The heaviest burdens are carried in the heart.

(Plainsman proverb)

‘ We’re unarmed,’ Carnelian said into the darkness that he sensed was filling with bodies. ‘We’ve come to offer ourselves up to you, willingly.’ He had not managed to keep his voice steady. The scuffling grew louder. He could smell their sweat, their filthiness, the foulness of their breath that seemed a contagion he wanted to shrink from. He stood his ground, however, drawing what reassurance there was in feeling Fern against him, but he did not fool himself. He was afraid. If this was the fulfilment of his dream, it was not how he had imagined it. What had he done? How could he have brought them to such a squalid end?

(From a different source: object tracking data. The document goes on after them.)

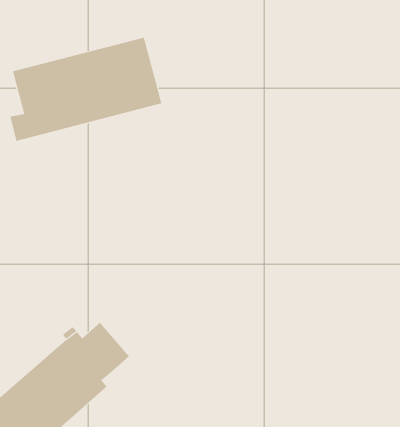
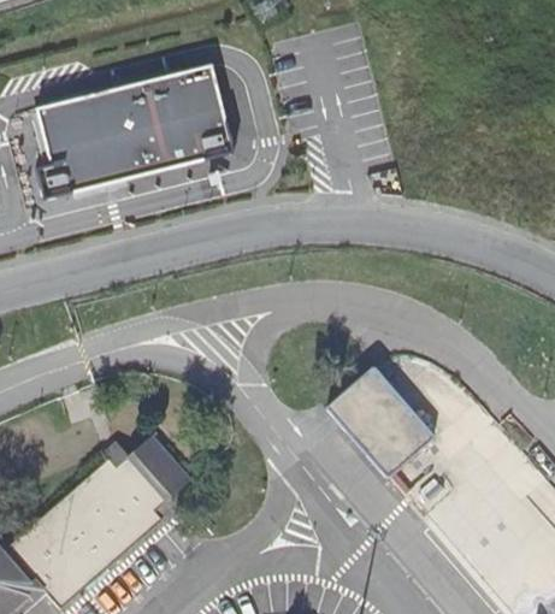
building: none -> [325,367,433,477]

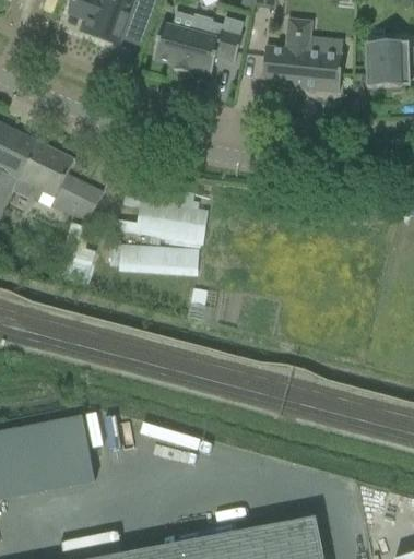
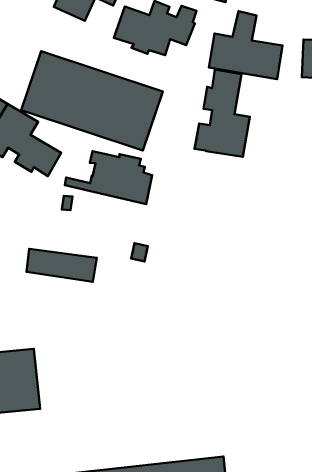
building: none -> [21,51,163,151]
building: none -> [195,69,250,157]
building: [120,245,198,276] -> [27,249,97,282]

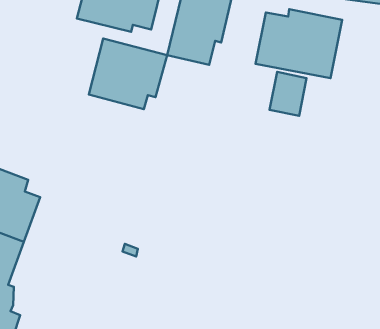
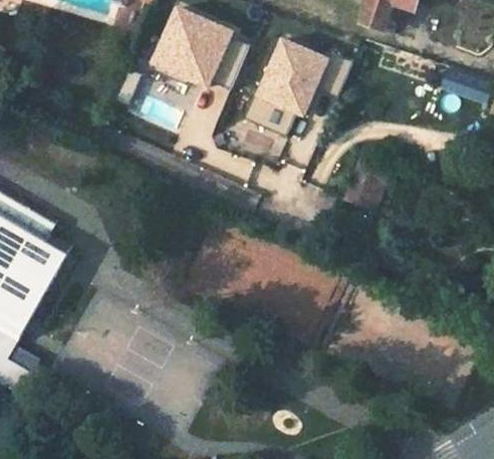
building: [255,9,342,78] -> none
building: [89,39,167,109] -> none

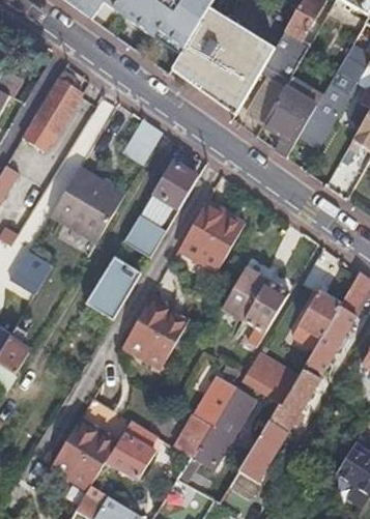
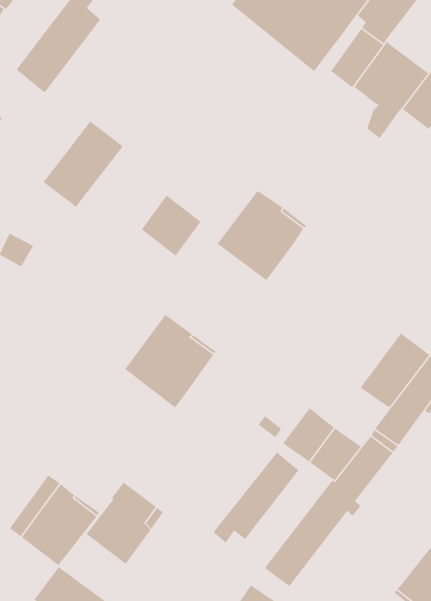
building: [122,119,163,165] -> none
building: [139,161,198,227] -> none
building: [76,182,125,242] -> none
building: [86,256,141,319] -> none
building: [222,268,288,346] -> none
building: [174,375,237,458] -> none

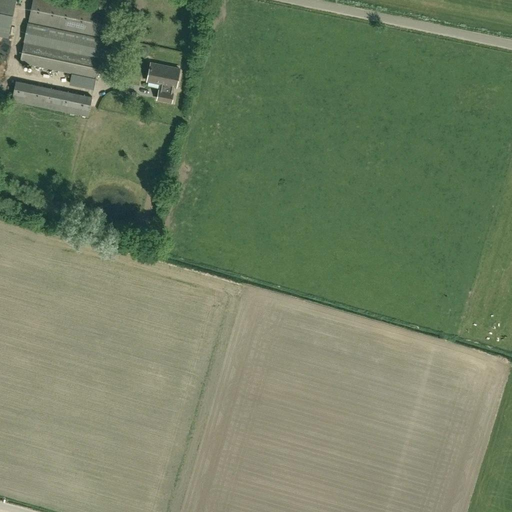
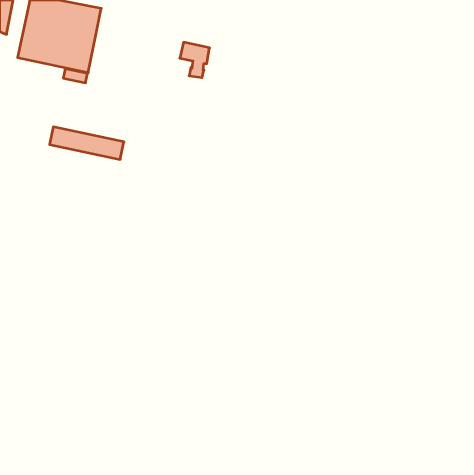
building: [146,63,178,101] -> [180,42,210,78]
building: [11,81,91,116] -> [50,127,124,159]

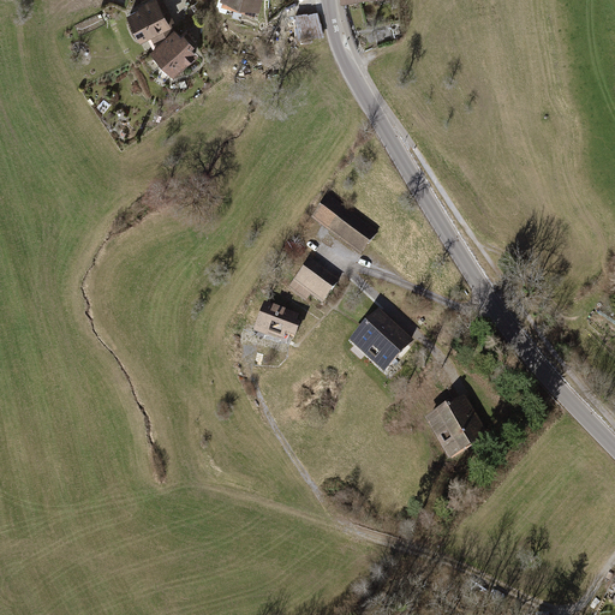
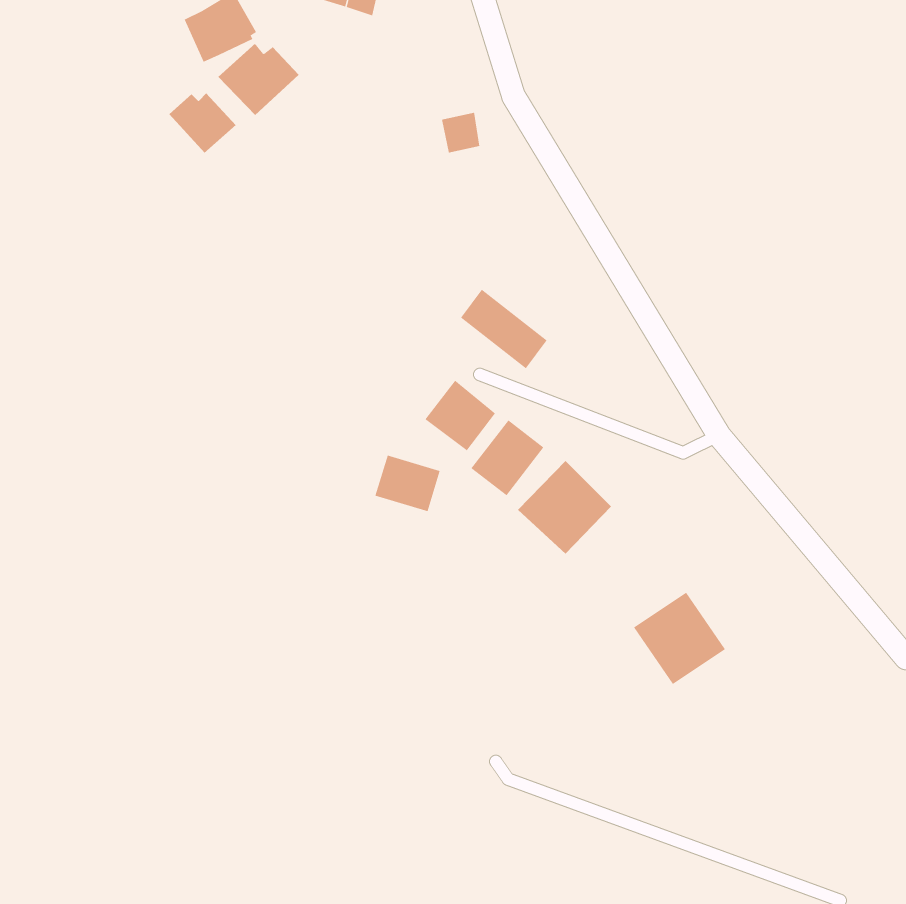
building: [293,5,320,32] -> [441,112,480,153]
building: none -> [168,93,237,153]
building: none -> [471,420,544,496]

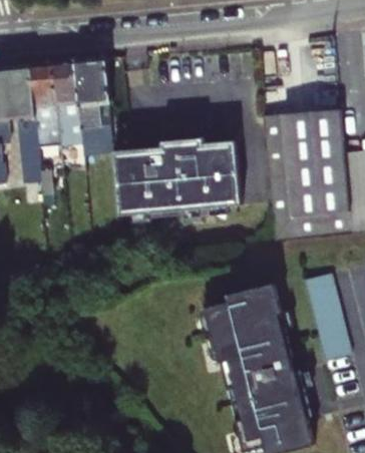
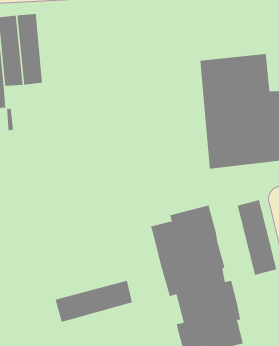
building: [76,59,110,155] -> none
building: [113,137,241,217] -> none
building: none -> [55,280,133,323]

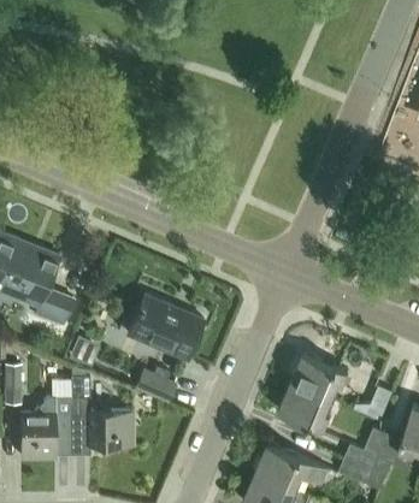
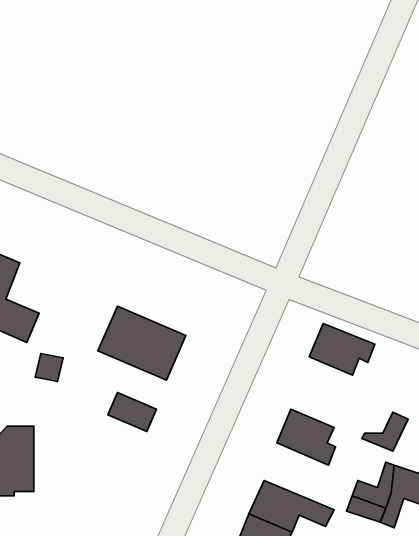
building: [293,355,349,400] -> [309,323,375,375]
building: [71,375,132,455] -> none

The scuffling ceased. The smell of fear was sharp in his nostrils. At first he thought it was rising from his own body, or from Fern’s, but then he realized it laced the stench wafting towards them. This sharpened the panic to an insistent throb in his temples. Frightened, the sartlar could be as dangerous as raveners.

Sudden light stabbed his eyes. He threw his arm up to shield them. Gasps were followed by the sound of the creatures in the darkness recoiling. Carnelian lowered his arm slowly, squinting. He could make them out, a shapeless mass crowding the chamber; all hair and rags. A single crooked, bony arm holding aloft the light. He glanced round at Fern. Each saw the other’s fear. The skin around Fern’s eyes creased. Carnelian read this as a sign of acceptance. It calmed his heart a little. Disengaging from him, he turned back to the sartlar and raised his arms, pressing the wrists together in a sign of submission. ‘We’ll not fight you.’